Given Google’s vast engineering driven culture, it seems obvious why they keep having a tough time putting out well crafted iOS apps. I think it’s too easy to chalk it up to the cliché’d expression of, “engineers are an anti-social bunch who are more functionality driven, rather than design driven.” Sure, that may be a factor for a not insignificant portion of engineers, but that doesn’t mean all of them are like that.
I’ll concede that Google has always had a problem with design. Until only very recently, one need only look at a few of their products as prime examples: Google search, Google Reader, Google Analytics, Google Adsense and Gmail. Earlier this year, someone or perhaps a small group of people, decided to champion the cause for pushing good design.
Pushing redesigns of Google’s major web properties is going to take time, and of course iteration. We’ve seen some major new work done to Gmail recently, and of course prior to that Google+. Many user interaction, user experience and design nerds love to pick apart and chastise many of the choices Google makes with their designs, and rightfully so in many ways.
It’s clear that Google sees the benefit, or better yet, the need to push great design into their products. Most of their products after all, are reaching out to the average consumer–not enterprise user (even though they are serving that market to some degree). So why is it that they keep on failing miserably with their foray into mobile apps for iOS? Is it lack of talent? Bad management? Or even lack of care?
Let’s look at their latest iOS app, Gmail. Gmail was approved by Apple and pushed out to the App Store earlier this week, but was quickly pulled after it had some glaring bugs with regards to push notifications. Push notifications were the least of their problems though, and that’s not just the way I see it, but how many people see it as well. I had not had a chance to download the Gmail app in time before it was pulled by Google, however my Twitter stream was flooded with developers, pixel pushing designers and even regular all around geeks with how the app was not a truenative experience. Instead of releasing a fully native iOS app, Google opted for cop-out–that is, a simple UIWebView with a few native controls wrapped around that. I’m no developer, but I know enough about this stuff to say this is completely the wrong approach for any iOS app. At least, if you want an insanely great user experience for the people who will ultimately end up using it.

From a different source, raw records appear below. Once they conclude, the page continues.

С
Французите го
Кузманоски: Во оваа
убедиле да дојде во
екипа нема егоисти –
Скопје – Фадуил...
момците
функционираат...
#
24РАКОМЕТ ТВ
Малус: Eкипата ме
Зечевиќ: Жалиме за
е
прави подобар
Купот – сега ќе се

So the real question is, why can’t Google simply put more time and care into developing a fully native, and polished iOS app? My hypothesis is that from Google’s perspective, putting out a Gmail iOS app is simply a means to an end. There’s absolutely zero incentive for them to put the development resources into creating an awesome app on a platform they don’t control, nor receive any money on. We all know Google would never charge for an iOS app, because their goal is simply to garner as many users and eyeballs as possible with their services. Paid advertising is a huge deal to Google, and is still the core of their business model. The more people that use free services like Gmail, or even search, means greater opportunity like click-throughs on paid advertisements–to which Google gets a cut of the profits. I won’t argue with anyone on this, however I posit that the main driving factor why they keep putting out mediocre iOS apps, is that they just don’t care enough about iOS users.

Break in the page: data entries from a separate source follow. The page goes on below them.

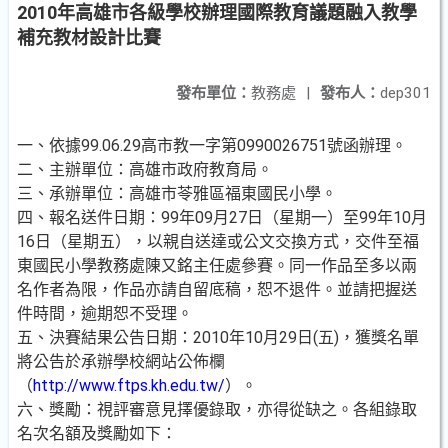
2010年高雄市各級學校辦理國際教育議題融入教學
補充教材設計比賽
發布單位：
教務處
|
發布人：
dep301
一、依據99.06.29高市教一字第0990026751號函辦理。
二、主辦單位：高雄市政府教育局。
三、承辦單位：高雄市苓雅區福東國民小學。
四、報名送件日期：99年09月27日（星期一）至99年10月
16日（星期五），以親自送達或公文交換方式，交件至福
東國民小學教務處陳又銘主任處參賽。同一作品至多以兩
名作者為限，作品亦請自留底稿，恕不退件。並請把握送
件時間，逾期恕不受理。
五、決賽結果公告日期：2010年10月29日(五)，獲獎名單
將公告於承辦學校網站公佈欄
（
http://www.ftps.kh.edu.tw/
）。
六、獎勵：視評審意見擇優錄取，亦得從缺之。各組錄取
名次名額及獎勵如下：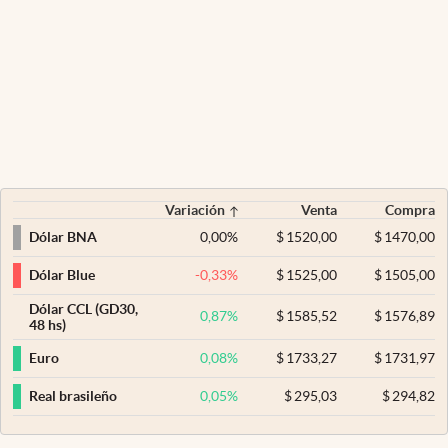
Variación
Venta
Compra
0,00
%
$
1520,00
$
1470,00
Dólar BNA
-0,33
%
$
1525,00
$
1505,00
Dólar Blue
Dólar CCL (GD30,
0,87
%
$
1585,52
$
1576,89
48 hs)
0,08
%
$
1733,27
$
1731,97
Euro
0,05
%
$
295,03
$
294,82
Real brasileño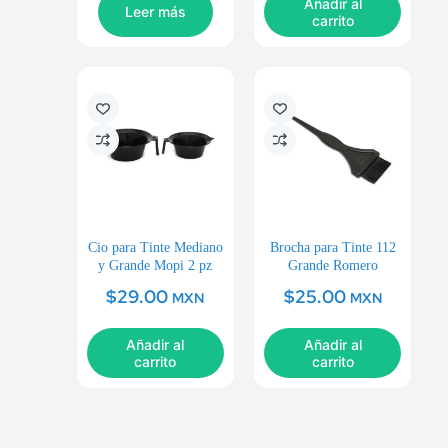
Añadir al
Leer más
carrito
Cio para Tinte Mediano
Brocha para Tinte 112
y Grande Mopi 2 pz
Grande Romero
$
29.00
$
25.00
MXN
MXN
Añadir al
Añadir al
carrito
carrito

If we look at the latest version of Android as an example, you can just look at their native Gmail app and see how much better an experience it is than any mobile webview you would get through a browser. It’s incumbent upon Google to care about a platform that makes them money–in this case their own–Android.

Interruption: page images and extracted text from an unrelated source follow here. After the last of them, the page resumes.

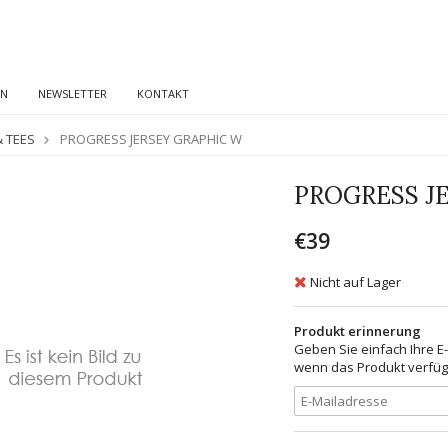
EN
NEWSLETTER
KONTAKT
& TEES
PROGRESS JERSEY GRAPHIC W
PROGRESS J
€39
Nicht auf Lager
Produkt erinnerung
Geben Sie einfach Ihre E
wenn das Produkt verfügb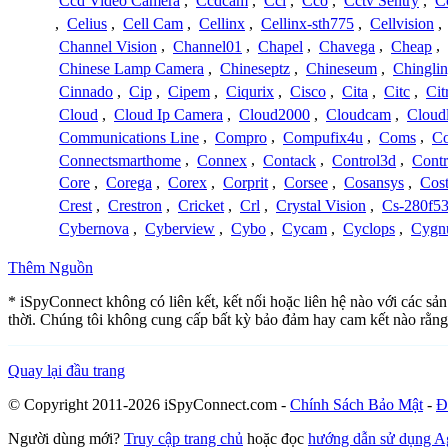
Ccd Video Camera
,
Ccdcam
,
Cci
,
Cco
,
Cctv Sentry
,
C
,
Celius
,
Cell Cam
,
Cellinx
,
Cellinx-sth775
,
Cellvision
,
Channel Vision
,
Channel01
,
Chapel
,
Chavega
,
Cheap
,
Chinese Lamp Camera
,
Chineseptz
,
Chineseum
,
Chingli
Cinnado
,
Cip
,
Cipem
,
Ciqurix
,
Cisco
,
Cita
,
Citc
,
Cit
Cloud
,
Cloud Ip Camera
,
Cloud2000
,
Cloudcam
,
Cloud
Communications Line
,
Compro
,
Compufix4u
,
Coms
,
C
Connectsmarthome
,
Connex
,
Contack
,
Control3d
,
Contr
Core
,
Corega
,
Corex
,
Corprit
,
Corsee
,
Cosansys
,
Cost
Crest
,
Crestron
,
Cricket
,
Crl
,
Crystal Vision
,
Cs-280f5
Cybernova
,
Cyberview
,
Cybo
,
Cycam
,
Cyclops
,
Cygn
Thêm Nguồn
* iSpyConnect không có liên kết, kết nối hoặc liên hệ nào với các s
thời. Chúng tôi không cung cấp bất kỳ bảo đảm hay cam kết nào rằng
Quay lại đầu trang
© Copyright 2011-2026 iSpyConnect.com -
Chính Sách Bảo Mật
-
Đ
Người dùng mới?
Truy cập trang chủ
hoặc đọc
hướng dẫn sử dụng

You can’t argue that Google doesn’t have the financial power to invest in developing great native iOS apps. I’ll also posit that one can’t ignore the vast amount of talent they have amassed over the past several years. Google has what it takes to make really awesome, highly polished apps if they want to. I think Google is becoming cognizant of this now, and we’re only just now starting to see the very tip of the iceberg as far their initial attempts at good design. It will be interesting to see if Google can get to the point where they are substantially improving the quality of their products. I think Android 4.0 (Ice Cream Sandwich) is probably their first major attempt at this. With the direction their going now, like it or not, one can only hope future offerings only get monumentally better from here.